Abstract
WC-Co cemented carbide with grain size less than 1μm is a very important tool material because it has high hardness and strength, and easily yields mirror finish and a sharp edge. On manufacturing the alloy, grain growth control is necessary. This report introduces effects of duplex addition of VC and Cr3C2 as a grain growth inhibitor.
For investigating basic characteristics, submicro-grained WC-12mass%Co alloys with various amount of VC and Cr3C2 and with medium carbon content were used as a specimen which were heated up in vacuum to certain temperatures and immediately cooled. Some of them were fully sintered at 1380°C for 1 hr. They were examined by density measurement, TG-DTA, SEM, HRTEM, etc. Coarse-grained alloys were also used for analyzing binder composition by EPMA. Mechanical properties were measured using two series of submicro-grained specimens as above. One has fixed Cr3C2 content and varied VC content. The other is vice versa. They were vacuum-sintered at 1380°C for 1hr and HIP treated.
Major results are as follows. (1) Similar to the alloy mono-doped with VC, duplex addition of VC and Cr3C2 (a) lowered liquidus temperature, (b) retarded densification from solid stage of sintering and abruptly increased density later, (c) remarkably controlled grain growth from solid stage, (d) formed micro-facets on WC grains composed of WC(1010) and WC(0001), and segregation of V mainly on WC(0001), and (e) decreased W content in the binder phase.
(2) In the alloy series with fixed Cr3C2 content, grain size decreased with increasing VC addition to 0.5mass% and then was saturated, resulting in the corresponding change in hardness and fracture toughness. Bending strength and compressive strength had a peak at 0.2mass% and 0.5mass% addition of VC, respectively.

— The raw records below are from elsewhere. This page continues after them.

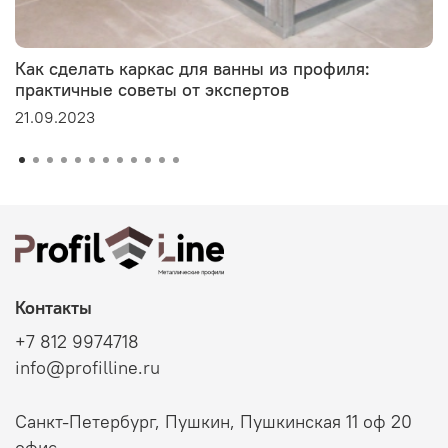
Как сделать каркас для ванны из профиля:
практичные советы от экспертов
21.09.2023
Контакты
+7 812 9974718
info@profilline.ru
Санкт-Петербург, Пушкин, Пушкинская 11 оф 20
офис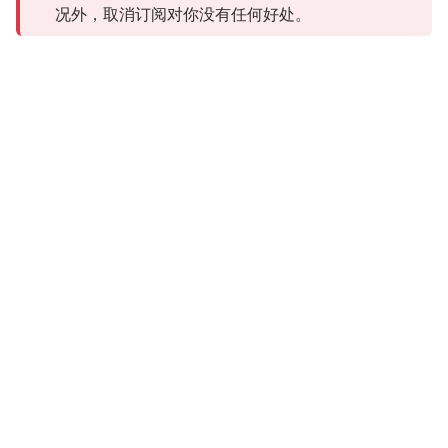
况外，取消订阅对你没有任何好处。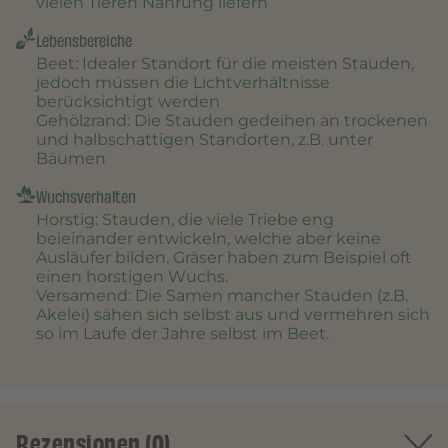
vielen Tieren Nahrung liefern
Lebensbereiche
Beet
: Idealer Standort für die meisten Stauden,
jedoch müssen die Lichtverhältnisse
berücksichtigt werden
Gehölzrand
: Die Stauden gedeihen an trockenen
und halbschattigen Standorten, z.B. unter
Bäumen
Wuchsverhalten
Horstig
: Stauden, die viele Triebe eng
beieinander entwickeln, welche aber keine
Ausläufer bilden. Gräser haben zum Beispiel oft
einen horstigen Wuchs.
Versamend
: Die Samen mancher Stauden (z.B.
Akelei) sähen sich selbst aus und vermehren sich
so im Laufe der Jahre selbst im Beet.
Rezensionen (0)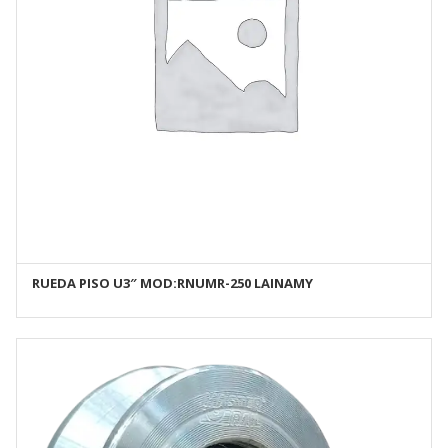
RUEDA PISO U3″ MOD:RNUMR-250 LAINAMY
AÑADIR AL CARRITO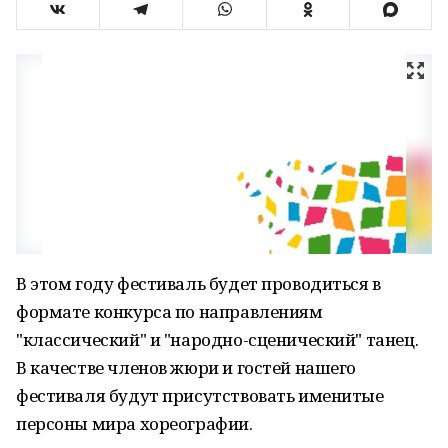
В этом году фестиваль будет проводиться в
формате конкурса по направлениям
"классический" и "народно-сценический" танец.
В качестве членов жюри и гостей нашего
фестиваля будут присутствовать именитые
персоны мира хореографии.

(3) In the alloy series with fixed VC content, change in grain size was similar to that of the other alloy series though the critical value was 0.6mass%Cr3C2, and hardness and fracture toughness showed the same tendency as above. Bending strength was almost constant, and compressive strength increased up to 0.6mass%Cr3C2, then was saturated in the scope of this experiment. These changes in strength could be understood by considering the change in grain size, the fracture mechanism and the (V,W)C phase which precipitates in the binder phase over 0.5mass% addition of VC.